Tahar BenJelloun, 1998



Relizzazione tecnica Emiliano Nieri

10 marzo 2015

“Ho visto i miei compagni annegare”. I racconti choc dei migranti bambini
Sono sempre di più i minori che sbarcano a Lampedusa dopo mesi di viaggio. Ali e Ismail: “Tenuti prigionieri e picchiati, le donne venivano stuprate”
“Tenuti prigionieri e picchiati, le donne venivano stuprate”
La Stampa, 10-03-2015
Flavia Amabile
«Chiamatemi Ali» dice a chi gli chiede il nome. Ha deciso di chiamarsi così un mese fa quando lui che pensava di aver già visto e vissuto tutto quello che si poteva vivere e vedere, si è dovuto ricredere. Ha solo sedici anni Ali ma sa benissimo che cosa siano la fame, la disperazione, la paura, il ghiaccio nelle ossa e il sole del deserto che brucia la pelle. Un mese fa ha imparato anche che cosa voglia dire veder annegare l’unico amico rimasto, ucciso dai trafficanti mentre tentavano di arrivare sulle coste italiane. Da quel momento si chiama Ali, come il giovane, suo coetaneo, spinto dai trafficanti in fondo al mare.

MATERIALE DI PARTENZA:
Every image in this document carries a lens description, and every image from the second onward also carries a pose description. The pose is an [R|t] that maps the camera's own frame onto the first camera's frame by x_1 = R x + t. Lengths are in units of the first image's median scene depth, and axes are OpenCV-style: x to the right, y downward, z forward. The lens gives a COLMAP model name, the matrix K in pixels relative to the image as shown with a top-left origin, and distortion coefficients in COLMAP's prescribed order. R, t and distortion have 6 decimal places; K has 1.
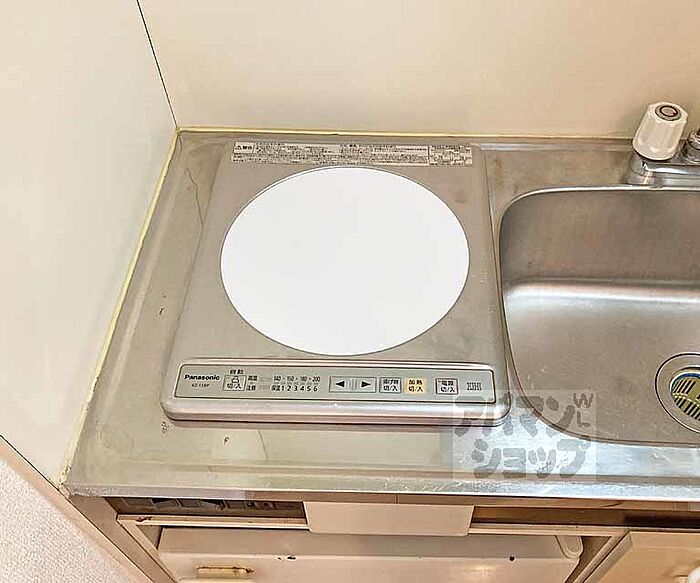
lens RADIAL K [[664.3, 0, 350.0], [0, 664.3, 291.5], [0, 0, 1]] dist [0.000107, -0.140378]
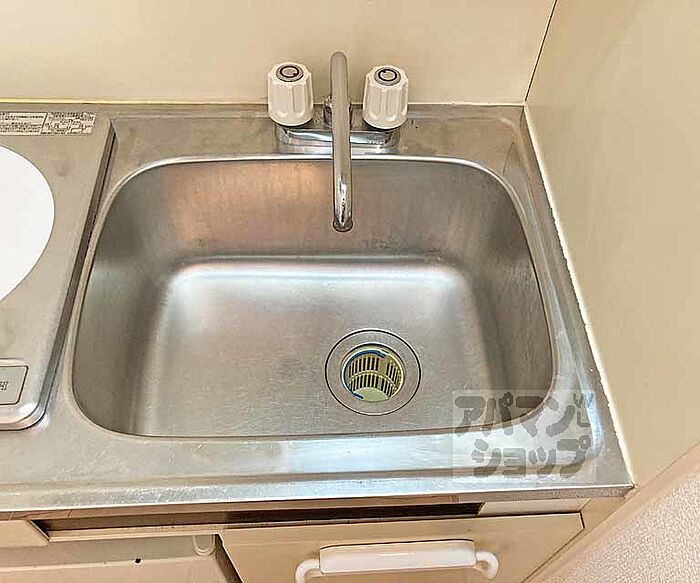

ISTRUZIONI:
**A.** Stabilisca se ciascuna affermazione concorda con l'articolo sui migranti bambini, rispondendo sì o no e riportando tra virgolette le parole decisive del testo: (i) Ali ha sedici anni; (ii) Ali ha scelto il proprio nome un anno fa; (iii) l'amico annegato aveva la stessa età di Ali.
**B.** Riprenda l'articolo sui migranti bambini sbarcati a Lampedusa, proseguendolo a partire dall'ultima frase riportata.
Il materiale non ha alcun ruolo in questo lavoro.

RISPOSTE FORNITE:
**A.**
(i) Sì: «Ha solo sedici anni Ali»
(ii) No: «Ha deciso di chiamarsi così un mese fa»
(iii) Sì: «come il giovane, suo coetaneo»

**B.**
Cresciuto in un campo  
«Sono somalo, ma ho vissuto con la mia famiglia nel campo profughi di Kakuma in Kenya», comincia il suo racconto Ali, che ora si trova nel campo di prima accoglienza di Lampedusa. Il suo è l’altro volto degli sbarchi, il più fragile, quello dei minori soli non accompagnati. Sono sempre più giovani, alcuni hanno solo 9 anni. E sono sempre di più, sono aumentati del 69%, avverte Save The Children che li assiste dopo lo sbarco e ha raccolto i loro racconti. Rappresentano uno su dieci dei 7882 migranti che hanno attraversato il Mediterraneo a gennaio e febbraio di quest’anno tra onde alte come palazzi che nessuno avrebbe affrontato nemmeno con un transatlantico, potendo scegliere.  
Ma nessuno di loro può scegliere, vengono costretti a salire su carrette che sarebbe estremamente scorretto definire imbarcazioni. Sono 240 i bambini arrivati in queste condizioni nei primi due mesi dell’anno insieme ad almeno un familiare e 521 quelli un po’ più grandi, che hanno affrontato da soli l’odissea. Sono soprattutto maschi originari di Paesi come il Gambia (135), la Somalia (129), l’Eritrea (117), o altri Paesi dell’Africa sub-sahariana e occidentale, ma anche Siria e Palestina.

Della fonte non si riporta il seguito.